Deep learning compilers and vendor libraries deliver strong baseline performance but are bounded by finite, engineer-curated catalogs. When these omit needed optimizations, practitioners substitute hand-written CUDA or CUTLASS, demanding expertise in GPU microarchitecture and C++ template metaprogramming. Recent LLM-based agents target kernel generation in raw CUDA, forcing rediscovery of optimizations already encoded in mature libraries. We present FACT (Framework for Agentic CUTLASS Transpilation), a framework that employs a three-stage, agent-driven workflow optimizing PyTorch modules through multi-pattern composition while grounding synthesis in CUTLASS C++. (1) Pattern discovery: an LLM agent inspects the traced graph, matches subgraphs to optimization rules, retrieves vetted examples from an architecture-specific index, and outputs prioritized patterns. (2) Pattern realization: each pattern is implemented as a CUTLASS kernel wrapped in a PyTorch extension, verified, and auto-tuned by sweeping parameters inferred from the CUTLASS hierarchy. (3) Pattern composition: extensions are loaded together into a single composed module for end-to-end benchmarking. We evaluate the workflow using KernelBench's evaluation framework and provided modules on an NVIDIA A100. On Level 1, we apply the workflow to three GEMM workloads (square matrix multiply, batched matrix multiply, and large-$K$ matrix multiply). Auto-tuned CUTLASS kernels improve over PyTorch cuBLAS baseline by $1.06\times$--$1.18\times$. On Level 3 MiniGPT block, composing fused multi-head attention with fused MLP GEMM+GELU yields $2.79\times$ end-to-end speedup. Our work couples agentic graph-level pattern discovery with auto-tuning and a dynamic pattern table, offering a practical path from traced PyTorch to deployable kernels by automating CUTLASS kernel synthesis and auto-tuning.

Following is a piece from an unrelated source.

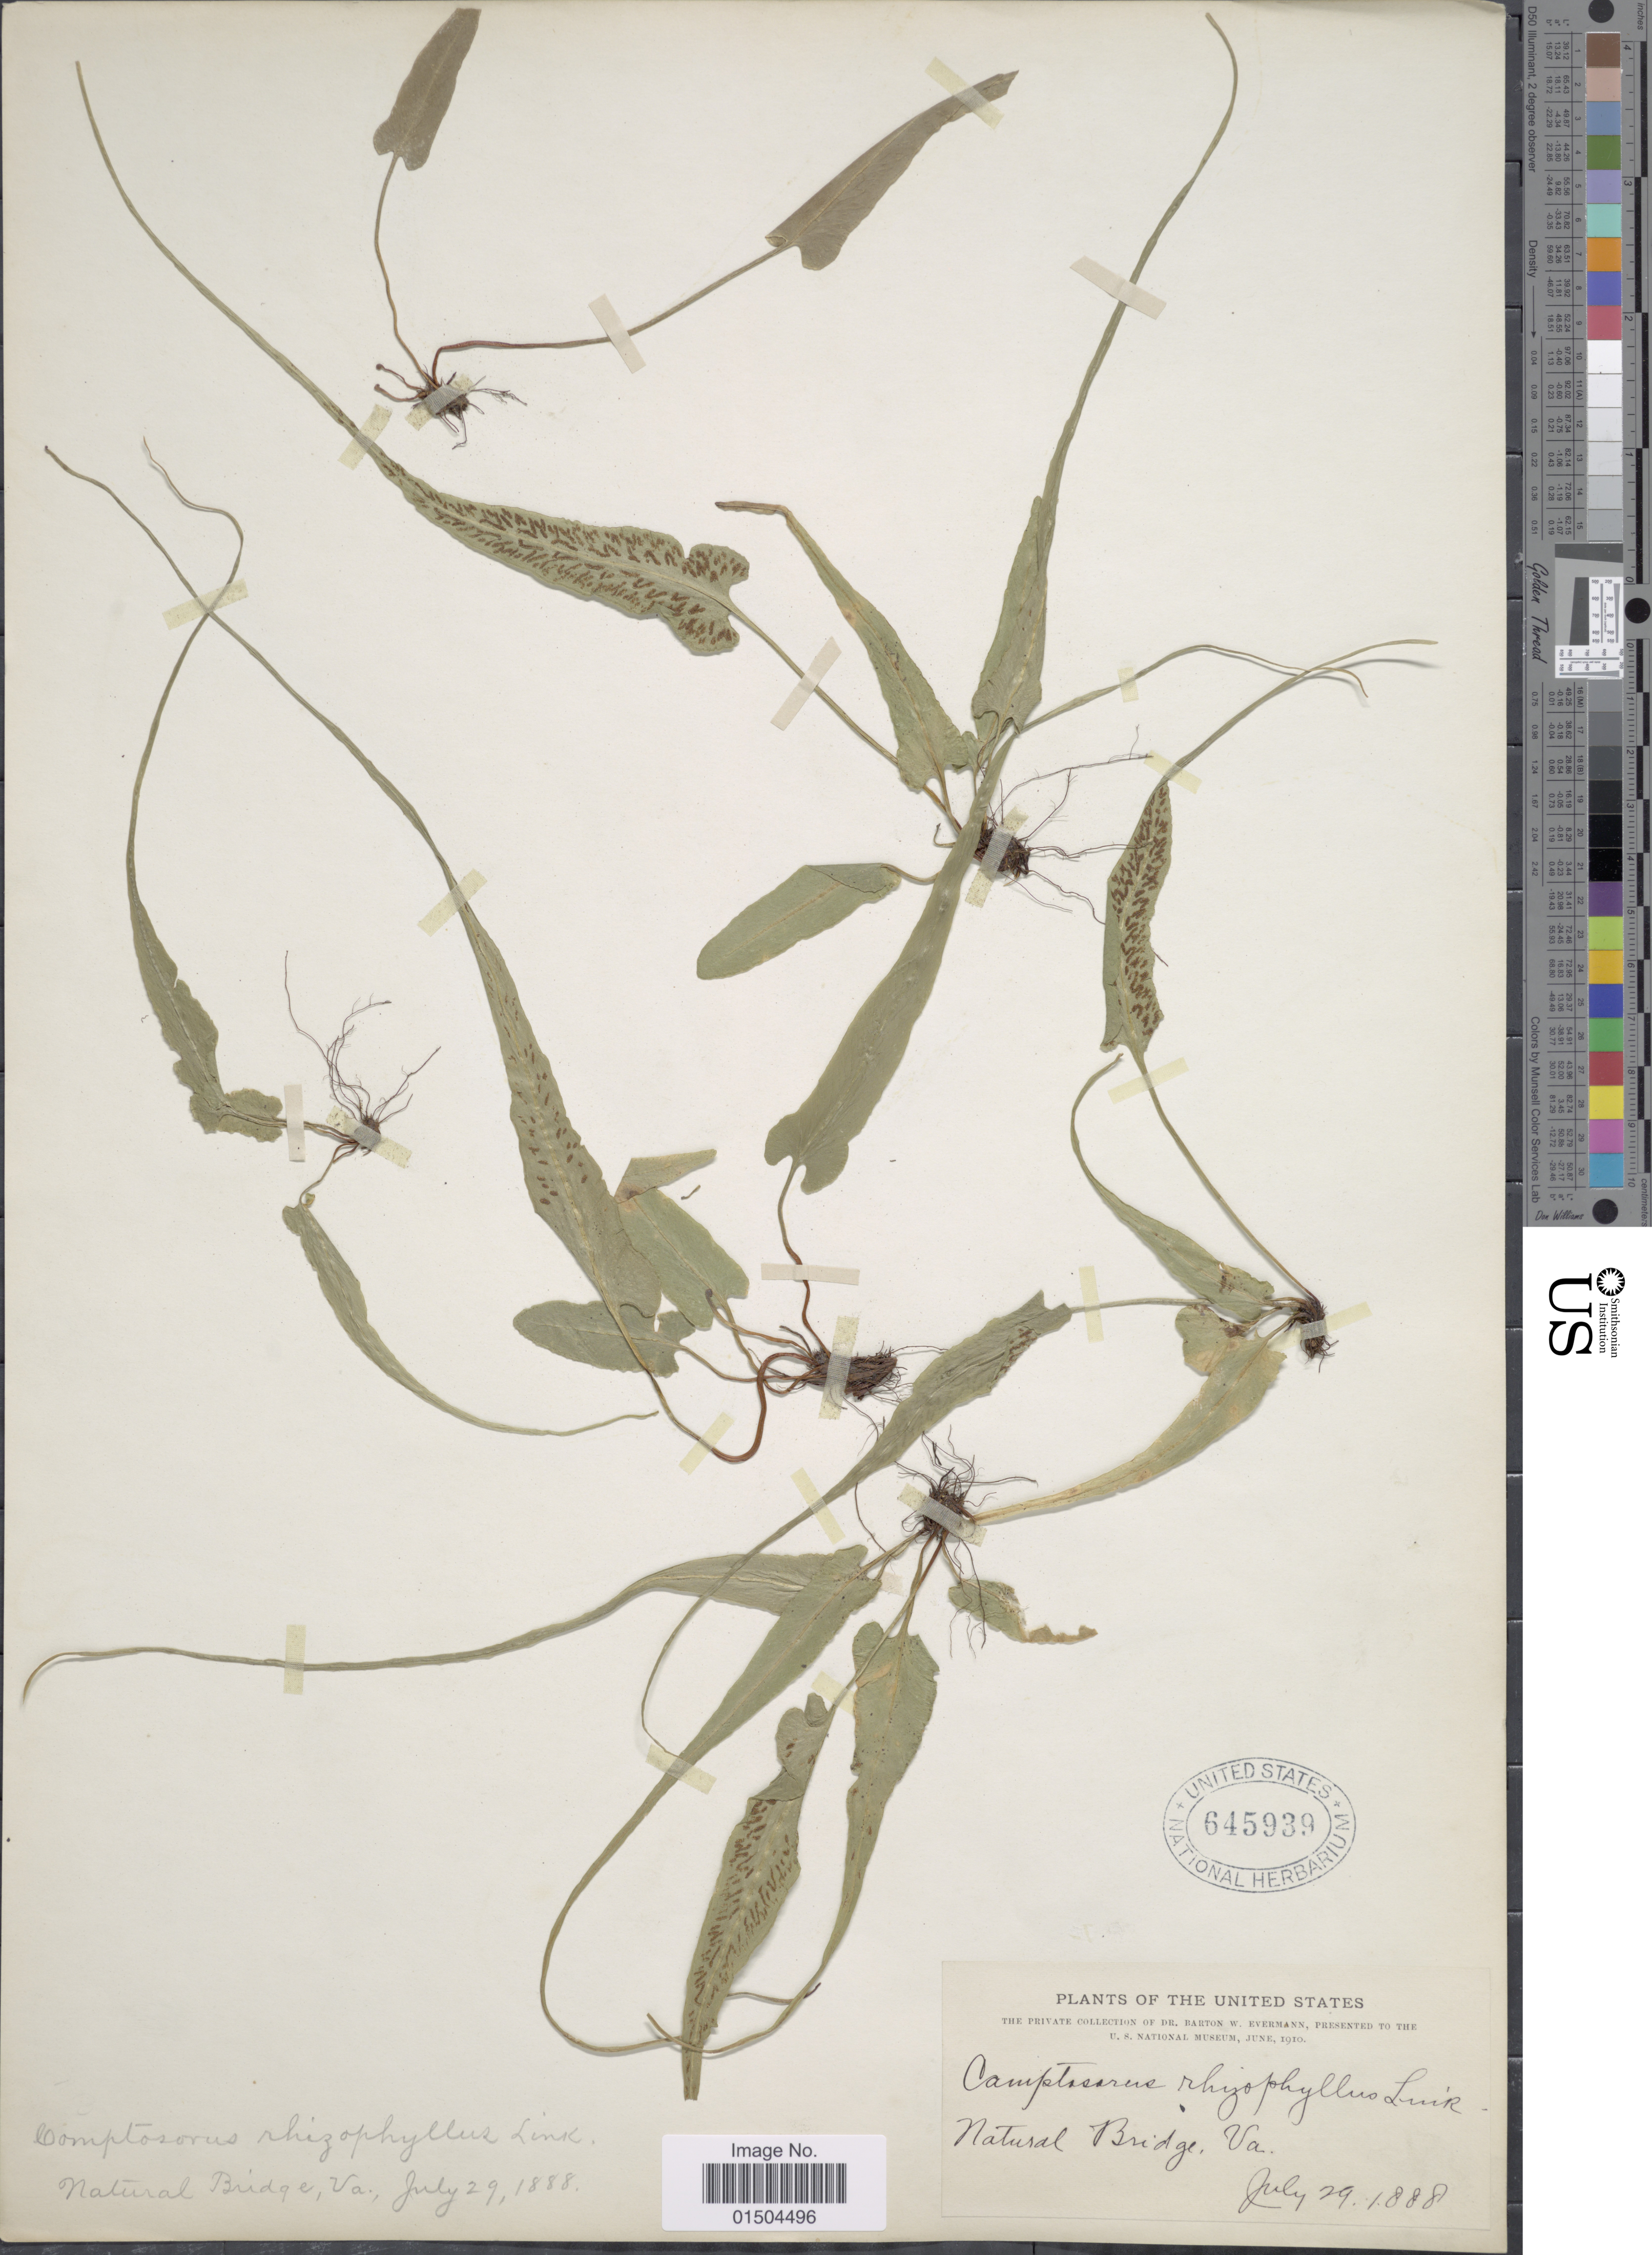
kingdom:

翻译：深度学习编译器与厂商库虽能提供强劲的基线性能，但其优化目录受限于工程预定义的有限集合。当这些库缺失所需优化时，从业者不得不手工编写CUDA或CUTLASS代码，这要求掌握GPU微架构与C++模板元编程的专业知识。近期基于大语言模型的智能体虽致力于原始CUDA内核生成，却迫使其重复发掘成熟库中已编码的优化策略。本文提出FACT（面向智能体CUTLASS转译的框架），通过三阶段智能体驱动工作流，将CUTLASS C++作为基础语言，以多模式组合优化PyTorch模块：（1）模式发现：LLM智能体检查迹图，将子图匹配至优化规则，从架构特定的索引中检索验证样例，输出优先级排序的模式；（2）模式实现：每个模式实现为封装于PyTorch扩展中的CUTLASS内核，通过扫描CUTLASS层级结构推断参数进行自动调优与验证；（3）模式组合：将所有扩展加载至单一组合模块中，进行端到端基准测试。我们利用KernelBench评估框架及提供的模块，在NVIDIA A100上评估该工作流。在Level 1任务中，对三种GEMM负载（平方矩阵乘法、批量矩阵乘法、大K矩阵乘法）应用工作流，自动调优的CUTLASS内核相比PyTorch cuBLAS基线提升为1.06倍至1.18倍。在Level 3的MiniGPT模块中，将融合多头注意力与融合MLP GEMM+GELU进行组合，实现2.79倍端到端加速。本工作将智能体级图模式发现与自动调优及动态模式表相结合，通过自动化CUTLASS内核合成与自动调优，为从迹化PyTorch到可部署内核提供了一条实用路径。